Now that we have automated the translation exports, most time is spending on going through false positives of the checker. With the introduction of translation backports, most false positives need to be reviewed and approved four times (once for main branch, three times for each backport to supported branches).
Reducing false positives can be done in two ways:
- Adding known safe exceptions to the script
- Editing messages so that they do not have unsafe looking HTML
So I had mentioned a few likely false positive tags in the task description. And there are at least a few more discussed on the old, main bug, e.g. T205563#4639331 (though the last two @Bawolff took issue with), T205563#4644721, T205563#4647188, etc. I can get a new patch up soon for those, and anyone can feel free to propose/add more.
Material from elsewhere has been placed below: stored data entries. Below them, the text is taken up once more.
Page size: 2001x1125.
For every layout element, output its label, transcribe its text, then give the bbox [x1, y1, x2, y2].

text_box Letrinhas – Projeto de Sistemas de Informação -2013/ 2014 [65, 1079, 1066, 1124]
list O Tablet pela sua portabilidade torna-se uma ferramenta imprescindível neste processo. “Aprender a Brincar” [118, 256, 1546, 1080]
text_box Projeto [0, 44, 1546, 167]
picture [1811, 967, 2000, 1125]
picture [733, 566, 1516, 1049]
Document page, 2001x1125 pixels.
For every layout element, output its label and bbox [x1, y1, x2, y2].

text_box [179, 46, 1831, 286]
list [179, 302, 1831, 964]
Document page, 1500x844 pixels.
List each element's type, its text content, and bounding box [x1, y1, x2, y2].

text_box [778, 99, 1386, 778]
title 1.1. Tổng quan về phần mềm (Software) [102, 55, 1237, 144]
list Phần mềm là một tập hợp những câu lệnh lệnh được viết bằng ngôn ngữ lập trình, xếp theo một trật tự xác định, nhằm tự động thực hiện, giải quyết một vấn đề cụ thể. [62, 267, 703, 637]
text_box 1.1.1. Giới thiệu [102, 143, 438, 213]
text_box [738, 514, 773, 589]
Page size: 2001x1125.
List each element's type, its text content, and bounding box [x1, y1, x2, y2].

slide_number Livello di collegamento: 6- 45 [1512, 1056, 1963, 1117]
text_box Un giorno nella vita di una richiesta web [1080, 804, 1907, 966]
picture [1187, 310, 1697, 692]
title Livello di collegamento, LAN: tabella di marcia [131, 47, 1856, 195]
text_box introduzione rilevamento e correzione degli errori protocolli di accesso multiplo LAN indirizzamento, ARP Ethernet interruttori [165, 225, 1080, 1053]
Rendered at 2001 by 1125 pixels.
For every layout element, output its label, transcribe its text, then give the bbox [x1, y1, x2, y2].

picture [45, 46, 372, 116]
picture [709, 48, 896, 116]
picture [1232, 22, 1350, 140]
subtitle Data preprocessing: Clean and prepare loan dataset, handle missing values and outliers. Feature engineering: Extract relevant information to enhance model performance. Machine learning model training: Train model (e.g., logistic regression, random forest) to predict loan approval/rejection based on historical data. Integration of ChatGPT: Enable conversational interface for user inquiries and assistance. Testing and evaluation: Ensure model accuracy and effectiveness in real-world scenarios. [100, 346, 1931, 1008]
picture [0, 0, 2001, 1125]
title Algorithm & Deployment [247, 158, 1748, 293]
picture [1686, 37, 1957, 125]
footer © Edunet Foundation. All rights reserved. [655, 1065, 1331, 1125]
Hopefully that can make this review process a bit less awful.
Change 757946 had a related patch set uploaded (by SBassett; author: SBassett):
[integration/config@master] Add more tags and attributes to i18n security checker allow list
I'm going to make this task public - all of this work has long been out in the open, and most relevant patches have gone through gerrit.
Change 757946 merged by jenkins-bot:
[integration/config@master] jjb: [mediawiki-i18n-check-docker] Allow some more tags and attributes
Ok, this was merged and deployed by @Jdforrester-WMF (thanks!) so let's call it done for now. If more troublesome tags come up, we can re-open or file a new bug.